Governments responded by escalating the war on drugs, with devastating impacts on citizens and their communities throughout North America. An estimated 100,000 Mexicans have died or disappeared in drug-related violence, and the U.S. has the highest prison population in the world with over 2 million citizens behind bars. Of these, roughly 500,000 Americans are incarcerated on any given night for a drug law violation. At the same time, death from overdose and HIV/AIDS among injection drug users has taken thousands of lives in the U.S. and Canada. Add to all of that the pain of the families of those directly affected and the communities that have suffered these losses.
Twenty years after NAFTA’s signing, it’s time to finally acknowledge the drug market is a part of our integrated economy. In turn, we need to negotiate a modern, 21st century drug policy that addresses the health and safety issues across the region and undermines the illegal profiteers.
The good news is, there’s cause for optimism. The Organization of American States in particular is providing refreshing leadership through member states like Mexico, Colombia and Guatemala calling for a discussion about alternative approaches to the enforcement-heavy war on drugs. And some jurisdictions are implementing bold new paradigms on their own.

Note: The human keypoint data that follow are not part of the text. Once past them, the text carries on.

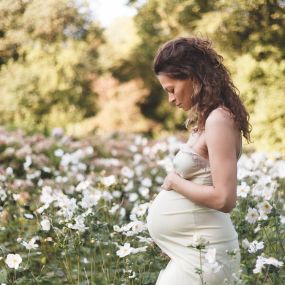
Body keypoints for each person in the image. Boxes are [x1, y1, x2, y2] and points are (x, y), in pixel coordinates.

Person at [146, 36, 251, 285]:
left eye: (171, 89)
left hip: (208, 255)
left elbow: (224, 199)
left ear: (192, 76)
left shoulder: (219, 120)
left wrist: (174, 182)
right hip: (194, 250)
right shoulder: (206, 121)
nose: (171, 99)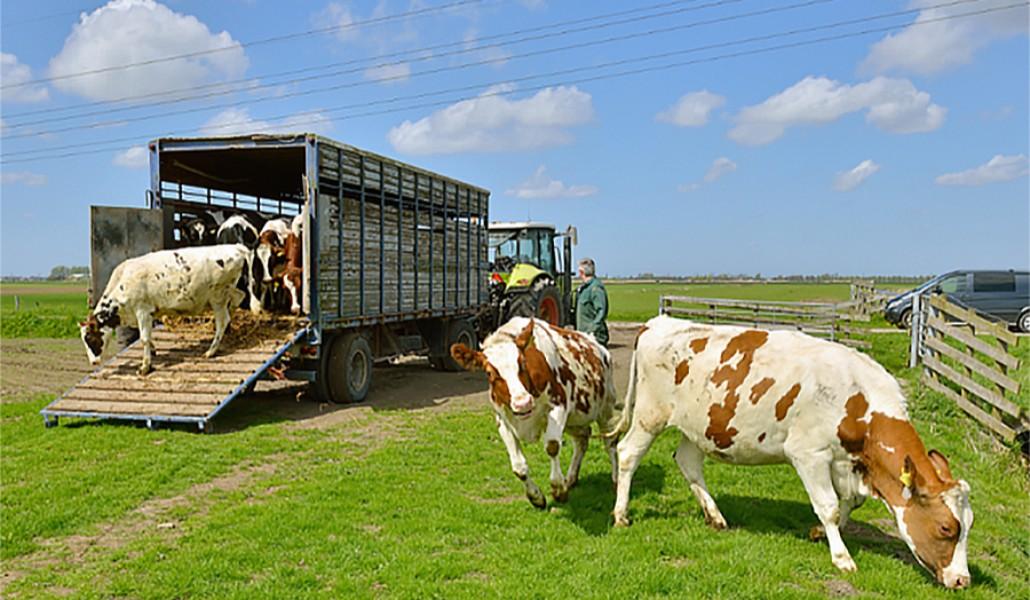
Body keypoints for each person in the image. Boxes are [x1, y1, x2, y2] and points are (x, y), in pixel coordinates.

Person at [575, 258, 609, 346]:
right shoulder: (584, 289)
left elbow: (601, 312)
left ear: (581, 272)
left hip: (594, 337)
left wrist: (591, 330)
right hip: (584, 335)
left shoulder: (595, 288)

Similar to the moves in Colorado and Washington, Uruguay became the first country in the world to authorize a legal, regulated market for adult cannabis use.
The current overemphasis on criminal justice approaches to drug control in North America has sidelined a variety of programs that can minimize the harms related to the drug trade and substance use, including public health promotion and prevention programs. It has also curbed economic and social advancement for drug-producing countries.
A North American Drug Policy Agreement could serve as a powerful statement of shared responsibility in addressing the trans-national drug problem. Such an agreement should include provisions for the consuming countries (U.S. and Canada) to reduce demand through social development and improved access to health responses. But it should also map out a legal, regulatory control framework for drugs that are currently illicit. This would reduce the violence within the drug trade, and all of the other prohibition-related harms that are far more destructive to communities and countries than substance use itself.
Yes, it would mark a departure from 40 years of restrictive, prohibitionist policies, but as Stephen Harper himself has noted, “the current approach is not working.” It’s time to try something else.